Bozell Column: NBC Whistles Past the Rude Rap

November 24th, 2012 9:29 AM

On Monday, November 19, NBC’s “Access Hollywood” asked if the sex that suffuses our TV, our movies, our music, and our social media is “too much, too soon” for children. Could it be more blatantly obvious?

The irony was thick. On that same Monday, on that same NBC network, the “Today” show brought on the rapper Flo Rida to perform live on national television. NBC’s Natalie Morales touted how he would “warm up the chilly plaza.” The rapper uncorked his song “Whistle” as young girls mouthed the words on camera.

The song is about oral sex.

Flo Rida – in a very thinly disguised way – is asking for fellatio. “Can you blow my whistle baby, whistle baby, let me know / Girl I'm gonna show you how to do it, and we start real slow / You just put your lips together, And you come real close.” This “musician” holding up a whistle on TV doesn’t mean he’s playing Gym Teacher for a Day.

There were no bleeps as he continued with these lyrics: “I'm a damn shame, order more champagne, pull a damn hamstring / Tryin-a put it on ya, bet your lips spin back around corner / Slow it down baby, take a little longer.”

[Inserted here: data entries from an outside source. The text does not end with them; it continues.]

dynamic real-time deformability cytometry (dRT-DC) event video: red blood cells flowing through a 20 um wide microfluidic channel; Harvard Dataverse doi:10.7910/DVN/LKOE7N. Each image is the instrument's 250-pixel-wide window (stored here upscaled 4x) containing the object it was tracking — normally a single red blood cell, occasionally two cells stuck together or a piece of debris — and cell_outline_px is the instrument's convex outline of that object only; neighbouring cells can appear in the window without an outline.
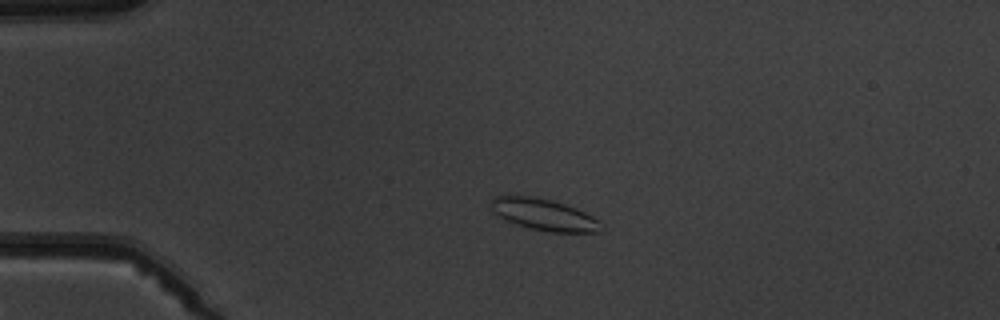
{"species": "common noctule bat (a hibernating species)", "species_latin": "Nyctalus noctula", "temperature_condition": "warm", "stored_images_in_passage": 4, "camera_frame_rate_fps": 3000, "um_per_image_px": 0.085, "animal": {"sex": "male", "body_mass_g": 19.5, "forearm_length_mm": 54.6}, "frame": {"image": 1, "passage_image": 3, "time_ms": 2.333, "image_size_px": [1000, 320], "cell_outline_px": [[600, 232], [548, 232], [516, 224], [492, 212], [492, 196], [504, 192], [508, 192], [532, 196], [552, 200], [576, 208], [600, 220]], "centroid_in_image_um": [46.15, 18.18], "position_along_channel_um": 38.8, "area_um2": 20.58}}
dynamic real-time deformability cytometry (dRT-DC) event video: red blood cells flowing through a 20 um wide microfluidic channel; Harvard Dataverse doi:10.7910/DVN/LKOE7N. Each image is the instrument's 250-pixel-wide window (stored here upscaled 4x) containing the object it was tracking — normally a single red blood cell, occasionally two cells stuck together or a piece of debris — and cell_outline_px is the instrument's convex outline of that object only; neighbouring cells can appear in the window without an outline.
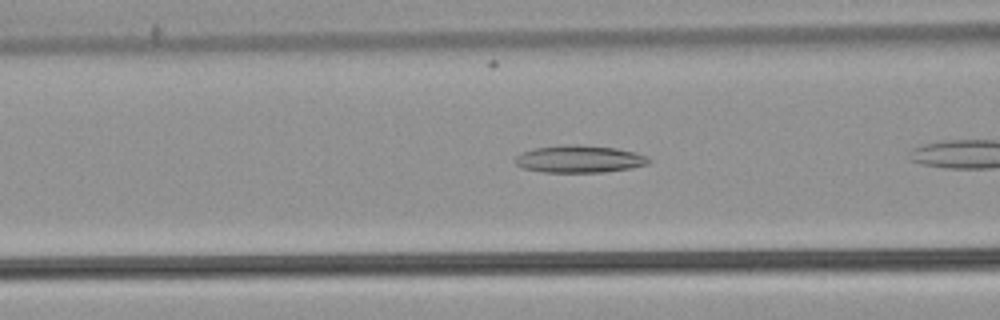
{"species": "common noctule bat (a hibernating species)", "species_latin": "Nyctalus noctula", "temperature_condition": "warm", "stored_images_in_passage": 10, "camera_frame_rate_fps": 3000, "um_per_image_px": 0.085, "animal": {"sex": "male", "body_mass_g": 21.5, "forearm_length_mm": 52.0}, "frame": {"image": 1, "passage_image": 5, "time_ms": 1.333, "image_size_px": [1000, 320], "cell_outline_px": [[652, 160], [648, 164], [632, 168], [604, 172], [544, 172], [524, 168], [516, 164], [516, 156], [520, 152], [532, 148], [564, 144], [580, 144], [616, 148], [636, 152], [648, 156]], "centroid_in_image_um": [49.27, 13.5], "position_along_channel_um": 117.3, "area_um2": 21.56}}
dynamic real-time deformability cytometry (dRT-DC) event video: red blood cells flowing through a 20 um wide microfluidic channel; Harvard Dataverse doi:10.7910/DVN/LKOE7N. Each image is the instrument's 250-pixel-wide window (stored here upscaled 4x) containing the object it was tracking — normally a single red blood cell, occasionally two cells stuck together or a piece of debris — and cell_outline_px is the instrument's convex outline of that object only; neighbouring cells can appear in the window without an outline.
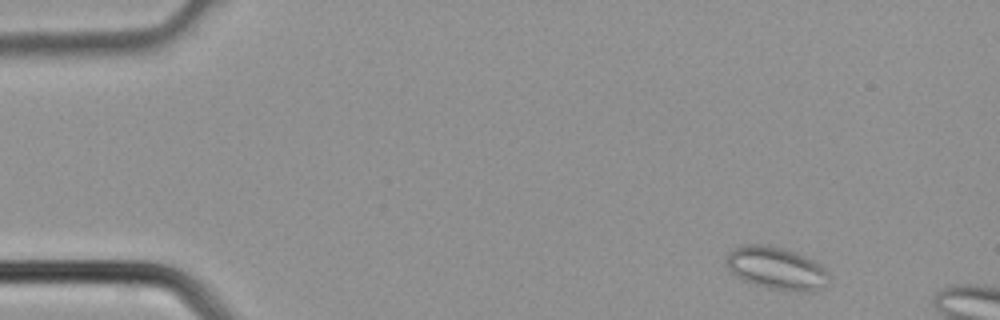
{"species": "common noctule bat (a hibernating species)", "species_latin": "Nyctalus noctula", "temperature_condition": "cold", "stored_images_in_passage": 3, "camera_frame_rate_fps": 3000, "um_per_image_px": 0.085, "animal": {"sex": "male", "body_mass_g": 21.5, "forearm_length_mm": 52.0}, "frame": {"image": 1, "passage_image": 1, "time_ms": 0.0, "image_size_px": [1000, 320], "cell_outline_px": [[828, 276], [824, 288], [812, 292], [800, 292], [768, 288], [744, 280], [732, 272], [724, 264], [724, 260], [728, 252], [740, 244], [768, 244], [796, 252], [820, 264], [828, 272]], "centroid_in_image_um": [65.97, 22.79], "position_along_channel_um": 19.0, "area_um2": 25.66}}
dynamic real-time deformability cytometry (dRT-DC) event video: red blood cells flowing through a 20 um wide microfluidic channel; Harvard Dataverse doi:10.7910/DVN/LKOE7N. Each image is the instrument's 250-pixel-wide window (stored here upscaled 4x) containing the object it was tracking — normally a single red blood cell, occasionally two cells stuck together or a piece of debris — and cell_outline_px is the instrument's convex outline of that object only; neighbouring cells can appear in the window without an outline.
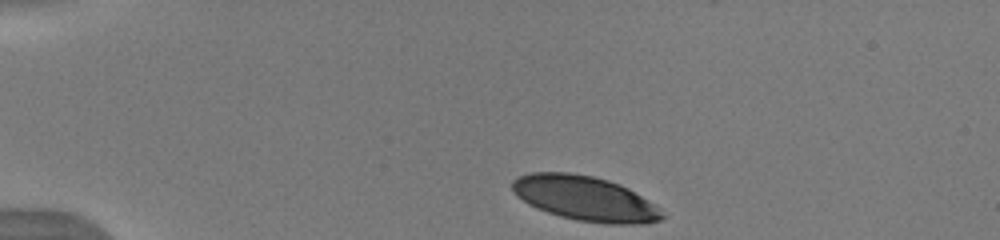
{"species": "human", "species_latin": "Homo sapiens", "temperature_condition": "warm", "stored_images_in_passage": 42, "camera_frame_rate_fps": 3000, "um_per_image_px": 0.085, "donor": {"sex": "male"}, "frame": {"image": 1, "passage_image": 1, "time_ms": 0.0, "image_size_px": [1000, 240], "cell_outline_px": [[668, 216], [660, 220], [644, 224], [604, 224], [576, 220], [560, 216], [536, 208], [528, 204], [516, 196], [512, 192], [512, 180], [516, 176], [528, 172], [568, 172], [592, 176], [608, 180], [620, 184], [628, 188], [656, 204]], "centroid_in_image_um": [49.74, 16.87], "position_along_channel_um": 35.3, "area_um2": 39.65}}
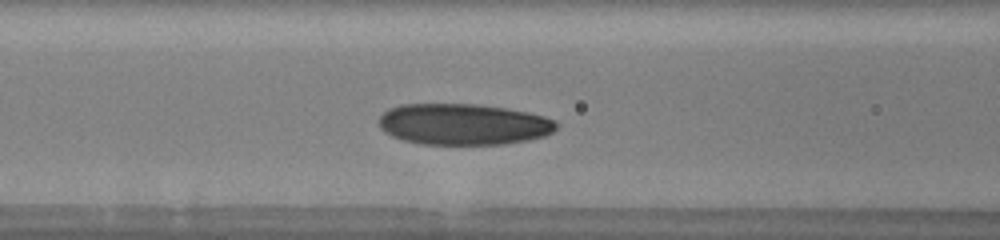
{"frame": {"image": 2, "passage_image": 13, "time_ms": 4.0, "image_size_px": [1000, 240], "cell_outline_px": [[560, 124], [552, 132], [544, 136], [528, 140], [504, 144], [420, 144], [404, 140], [392, 136], [384, 132], [380, 128], [380, 116], [388, 108], [400, 104], [480, 104], [508, 108], [528, 112], [544, 116], [556, 120]], "centroid_in_image_um": [39.41, 10.55], "position_along_channel_um": 127.2, "area_um2": 42.95}}
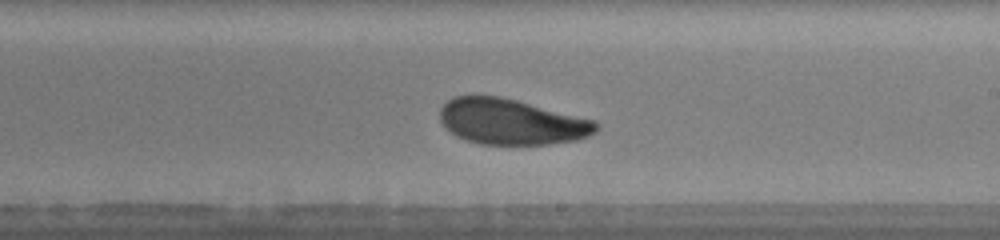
{"frame": {"image": 3, "passage_image": 22, "time_ms": 7.0, "image_size_px": [1000, 240], "cell_outline_px": [[600, 128], [596, 132], [588, 136], [576, 140], [548, 144], [480, 144], [464, 140], [456, 136], [444, 128], [440, 120], [440, 108], [452, 96], [496, 96], [516, 100], [596, 120], [600, 124]], "centroid_in_image_um": [43.47, 10.36], "position_along_channel_um": 245.5, "area_um2": 41.73}, "authors_computed_cell_mechanics": {"area_um2": 41.7027, "velocity_mm_per_s": 3.9481, "shape_relaxation_time_tau1_ms": 3.532, "shape_relaxation_time_tau2_ms": 3.7793, "deformation_change_tau1": 0.1251, "deformation_change_tau2": 0.1137}}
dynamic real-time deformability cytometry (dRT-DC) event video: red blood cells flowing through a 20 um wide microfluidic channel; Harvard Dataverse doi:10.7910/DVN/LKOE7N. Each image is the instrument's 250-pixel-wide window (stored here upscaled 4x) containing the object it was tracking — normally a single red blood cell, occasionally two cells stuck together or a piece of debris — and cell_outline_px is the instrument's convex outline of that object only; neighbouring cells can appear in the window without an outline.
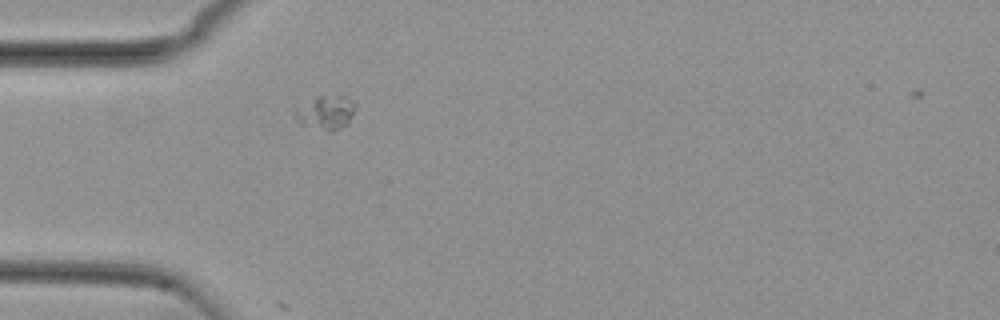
{"species": "common noctule bat (a hibernating species)", "species_latin": "Nyctalus noctula", "temperature_condition": "cold", "stored_images_in_passage": 6, "camera_frame_rate_fps": 3000, "um_per_image_px": 0.085, "animal": {"sex": "female", "body_mass_g": 29.2, "forearm_length_mm": 56.3}, "frame": {"image": 1, "passage_image": 2, "time_ms": 0.333, "image_size_px": [1000, 320], "cell_outline_px": [[356, 108], [348, 124], [332, 132], [328, 132], [300, 124], [296, 120], [296, 112], [316, 96], [344, 96], [352, 100], [356, 104]], "centroid_in_image_um": [27.77, 9.6], "position_along_channel_um": 57.2, "area_um2": 11.68}}
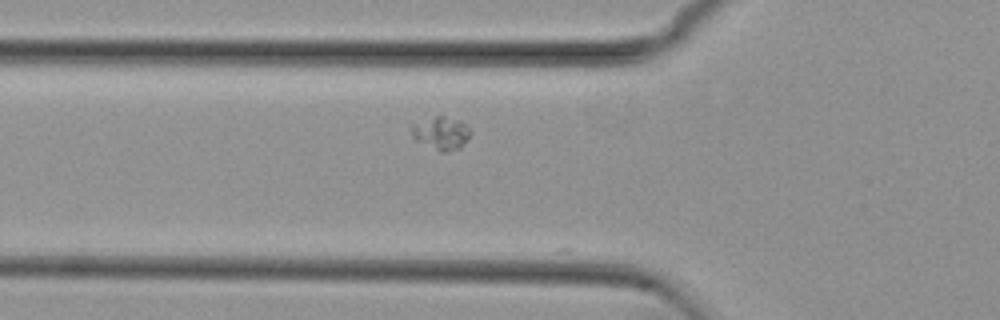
{"frame": {"image": 2, "passage_image": 5, "time_ms": 1.333, "image_size_px": [1000, 320], "cell_outline_px": [[472, 132], [468, 140], [460, 148], [444, 152], [440, 152], [416, 140], [412, 136], [408, 128], [412, 124], [436, 116], [444, 116], [460, 120], [472, 128]], "centroid_in_image_um": [37.52, 11.31], "position_along_channel_um": 88.3, "area_um2": 11.56}}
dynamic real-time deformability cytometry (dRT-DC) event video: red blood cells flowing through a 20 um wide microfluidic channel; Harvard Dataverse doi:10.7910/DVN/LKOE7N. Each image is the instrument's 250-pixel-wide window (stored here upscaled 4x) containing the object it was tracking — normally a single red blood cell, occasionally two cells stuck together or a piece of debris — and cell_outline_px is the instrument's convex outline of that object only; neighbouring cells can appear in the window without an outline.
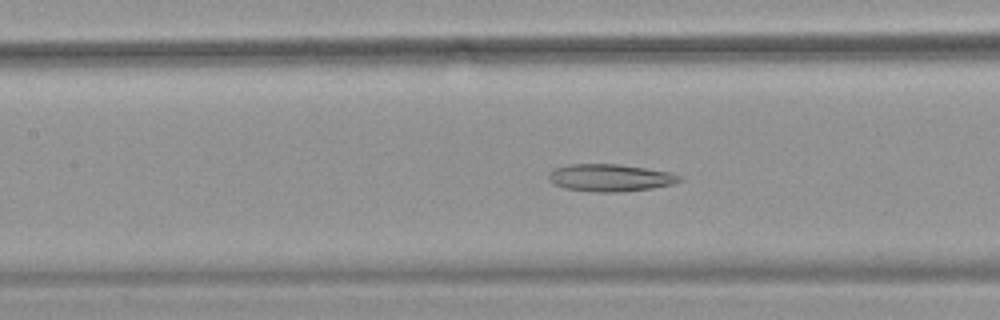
{"species": "common noctule bat (a hibernating species)", "species_latin": "Nyctalus noctula", "temperature_condition": "warm", "stored_images_in_passage": 47, "camera_frame_rate_fps": 3000, "um_per_image_px": 0.085, "animal": {"sex": "female", "body_mass_g": 18.4}, "frame": {"image": 1, "passage_image": 19, "time_ms": 6.0, "image_size_px": [1000, 320], "cell_outline_px": [[684, 180], [672, 184], [652, 188], [616, 192], [596, 192], [564, 188], [552, 184], [548, 176], [548, 172], [552, 168], [568, 164], [616, 164], [644, 168], [668, 172], [680, 176]], "centroid_in_image_um": [51.8, 15.1], "position_along_channel_um": 155.6, "area_um2": 20.81}}
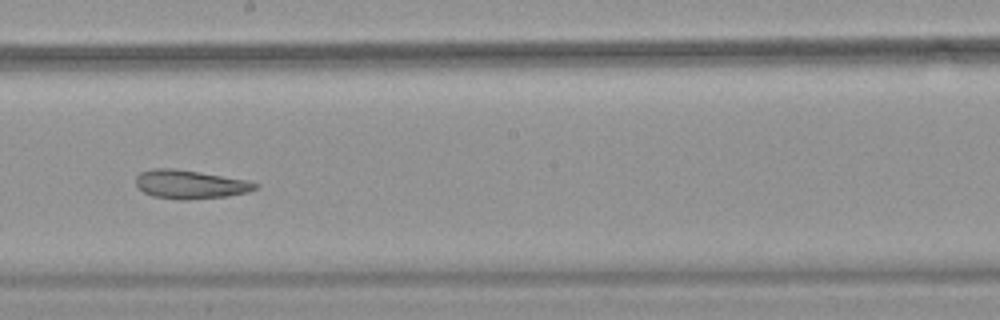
{"frame": {"image": 2, "passage_image": 25, "time_ms": 8.0, "image_size_px": [1000, 320], "cell_outline_px": [[260, 188], [248, 192], [228, 196], [184, 200], [180, 200], [152, 196], [144, 192], [136, 184], [136, 176], [140, 172], [152, 168], [172, 168], [200, 172], [248, 180], [260, 184]], "centroid_in_image_um": [16.2, 15.67], "position_along_channel_um": 232.0, "area_um2": 20.11}}
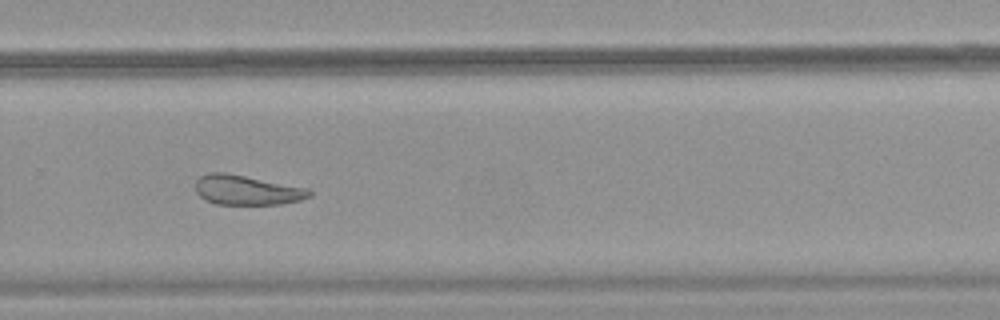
{"frame": {"image": 3, "passage_image": 31, "time_ms": 10.0, "image_size_px": [1000, 320], "cell_outline_px": [[312, 196], [300, 200], [280, 204], [216, 204], [204, 200], [196, 192], [196, 180], [200, 176], [208, 172], [224, 172], [308, 188], [312, 192]], "centroid_in_image_um": [20.96, 16.15], "position_along_channel_um": 308.8, "area_um2": 19.71}, "authors_computed_cell_mechanics": {"area_um2": 23.5246, "velocity_mm_per_s": 3.8574, "shape_relaxation_time_tau1_ms": null, "shape_relaxation_time_tau2_ms": 5.3941, "deformation_change_tau1": null, "deformation_change_tau2": 0.1454}}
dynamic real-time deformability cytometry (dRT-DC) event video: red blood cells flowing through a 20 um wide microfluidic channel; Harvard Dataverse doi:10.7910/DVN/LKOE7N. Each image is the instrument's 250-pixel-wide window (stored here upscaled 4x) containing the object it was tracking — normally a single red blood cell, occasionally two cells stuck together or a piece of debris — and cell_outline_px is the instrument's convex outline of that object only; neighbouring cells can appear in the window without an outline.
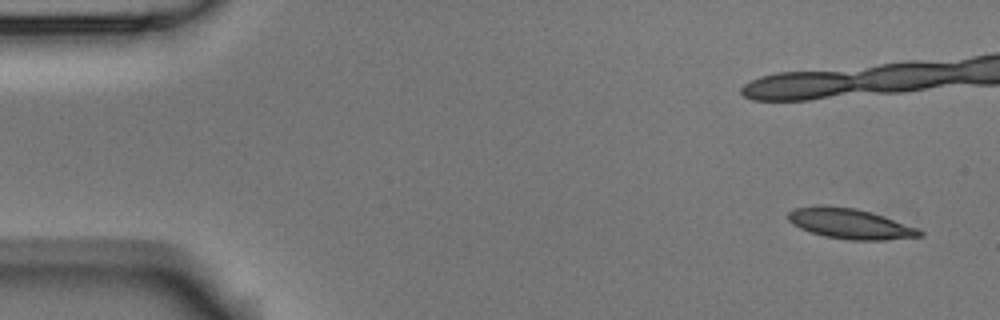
{"species": "Egyptian fruit bat (a non-hibernating species)", "species_latin": "Rousettus aegyptiacus", "temperature_condition": "room temperature", "stored_images_in_passage": 5, "camera_frame_rate_fps": 3000, "um_per_image_px": 0.085, "animal": {"sex": "male"}, "frame": {"image": 1, "passage_image": 1, "time_ms": 0.0, "image_size_px": [1000, 320], "cell_outline_px": [[924, 236], [884, 240], [848, 240], [824, 236], [800, 228], [792, 224], [788, 220], [788, 212], [792, 208], [820, 204], [824, 204], [856, 208], [916, 228], [924, 232]], "centroid_in_image_um": [72.17, 19.0], "position_along_channel_um": 12.8, "area_um2": 23.12}}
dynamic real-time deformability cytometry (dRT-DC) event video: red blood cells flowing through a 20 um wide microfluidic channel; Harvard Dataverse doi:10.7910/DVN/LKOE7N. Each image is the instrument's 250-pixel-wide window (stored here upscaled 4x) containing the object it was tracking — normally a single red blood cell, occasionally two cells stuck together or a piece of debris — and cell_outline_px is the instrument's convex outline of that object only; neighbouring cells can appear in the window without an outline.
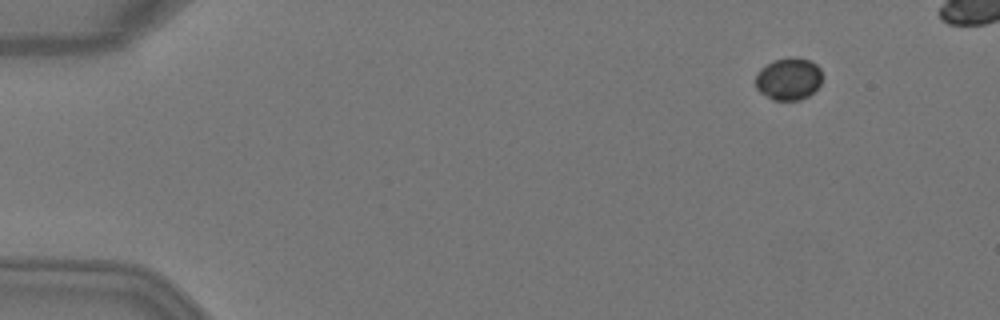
{"species": "Egyptian fruit bat (a non-hibernating species)", "species_latin": "Rousettus aegyptiacus", "temperature_condition": "warm", "stored_images_in_passage": 5, "camera_frame_rate_fps": 3000, "um_per_image_px": 0.085, "animal": {"sex": "female"}, "frame": {"image": 1, "passage_image": 2, "time_ms": 0.333, "image_size_px": [1000, 320], "cell_outline_px": [[820, 84], [808, 96], [800, 100], [772, 100], [760, 92], [756, 88], [756, 72], [760, 68], [772, 60], [792, 56], [812, 60], [820, 68]], "centroid_in_image_um": [67.0, 6.68], "position_along_channel_um": 18.0, "area_um2": 16.59}}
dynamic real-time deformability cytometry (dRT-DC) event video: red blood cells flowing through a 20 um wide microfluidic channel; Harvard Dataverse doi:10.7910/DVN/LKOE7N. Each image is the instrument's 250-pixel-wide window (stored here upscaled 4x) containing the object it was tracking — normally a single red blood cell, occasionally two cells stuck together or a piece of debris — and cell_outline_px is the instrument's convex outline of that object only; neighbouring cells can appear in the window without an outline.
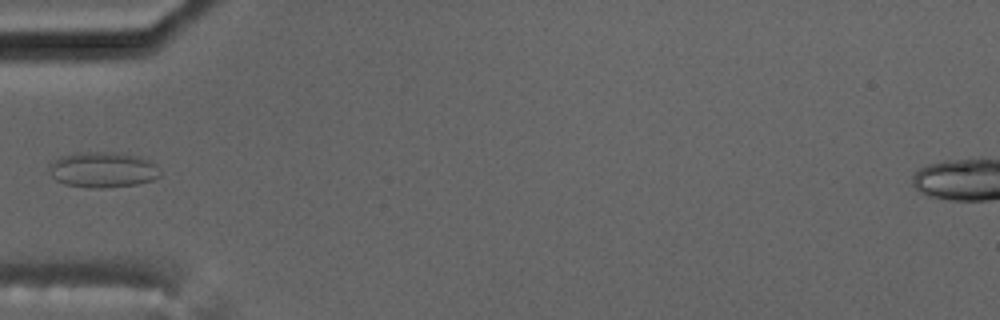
{"species": "common noctule bat (a hibernating species)", "species_latin": "Nyctalus noctula", "temperature_condition": "cold", "stored_images_in_passage": 13, "camera_frame_rate_fps": 3000, "um_per_image_px": 0.085, "animal": {"sex": "male", "body_mass_g": 17.5, "forearm_length_mm": 52.3}, "frame": {"image": 1, "passage_image": 4, "time_ms": 5.0, "image_size_px": [1000, 320], "cell_outline_px": [[160, 176], [152, 180], [136, 184], [100, 188], [92, 188], [64, 184], [56, 180], [52, 176], [48, 164], [52, 160], [60, 156], [76, 152], [128, 152], [148, 160], [156, 164], [160, 172]], "centroid_in_image_um": [8.72, 14.4], "position_along_channel_um": 76.3, "area_um2": 23.29}}
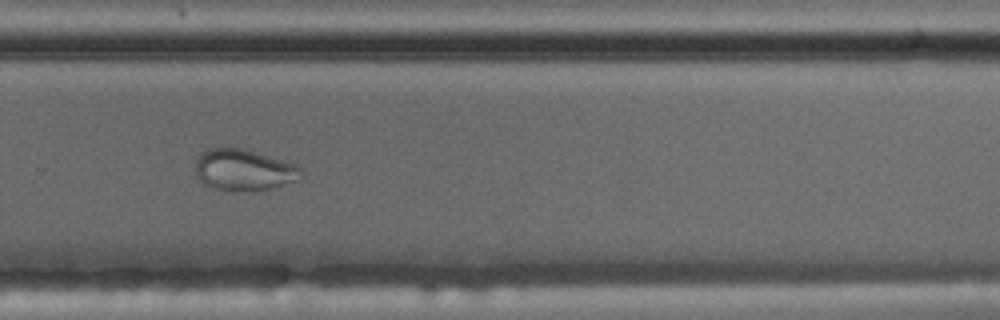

The song doesn’t sound menacing, like a shoot-first gangsta-rap song. It’s bouncy with whistling, so perhaps an NBC viewer who’s half-watching or half-witted wouldn’t get the gist at all. But this song was a double-platinum number-one single, coursing through the i-Pods of young children across America and the world. They get it.

NBC promoted this “artist” like he was the essence of the “mainstream.” On the “Today” website, they displayed pictures of him arm in arm with the “Fierce Five” teenaged girl gymnasts who won gold medals for the United States at the Olympics. Excited, smiling “Today” host Hoda Kotbe was pictured holding a whistle Flo Rida gave her. “I am framing it,” she tweeted. She then showed she got it by quoting his oral-sex lyrics in a hash tag: “shorty got low low low.”

This lyrical twist is a habit with this man. In the summer of 2009, he had a hit song titled “Right Round” with the same dirty thought: “You spin me right round, baby, right round / When you go down, when you go down, down, down.” When the grade-school kids sing this on the playground, do they have any idea what it means? 

NBC’s “Today in Concert” series routinely promotes garbage like this. Back in the summer, the soul singer Usher brought his song “Scream” to Rockefeller Plaza, in which he also commands a woman to get on her back and “If you wanna scream, yeah, Let me know and I'll take you there.” You might wonder where the feminists are when he sings “Girl tonight you're the prey, I'm the hunter / Take you here, take you there, take you under / Imagine me whispering in your ear / Then I wanna take off your clothes, and put something on ya.”

So let’s turn back to what NBC reported on “Access Hollywood.” The author Jess Weiner complained, “Boys, girls, men, women, everyone who consumes media is being told a story. And the story right now about girls and sexuality in the media is horrific.” They showed images (often pixilated) from videos made by the top female stars: Britney Spears, Christina Aguilera, and Lady Gaga. Weiner said children are using these videos as cues about how the world works.

Two young teenage girls were then shown happily repeating lyrics from a rap song by Young Money titled “Bedrock.” The lyrics that they could put on television included “My room is the G-spot, call me Mr. Flintstone, I can make your bed rock.”

“Access Hollywood” should be commended. But also advised to go down the NBC hall to the “Today” show, which is guilty of this behavior, and demand it shape up.

NBC also put on feminist actress and activist Geena Davis, whose advocacy usually centers on banning princesses from animated movies. She argued “Studies have shown that the more hours of TV a boy watches, the more sexist his views become. So we’re again training kids to expect that girls have to be sex objects, even from the age of six.” To illustrate, NBC showed some of the shameful video of a tiny girl walking around in a prostitute costume on TLC’s “Toddlers and Tiaras.”

True again and good for Ms. Davis.

If the movers and shakers at NBC were truly concerned about relentlessly selling a pornified culture to children (and profiting from it), they might not dismiss it all with four minutes of “Access Hollywood” chin-pulling. NBC Universal could always straighten out the “Today” show, their prime-time lineup, and their Def Jam rap stars.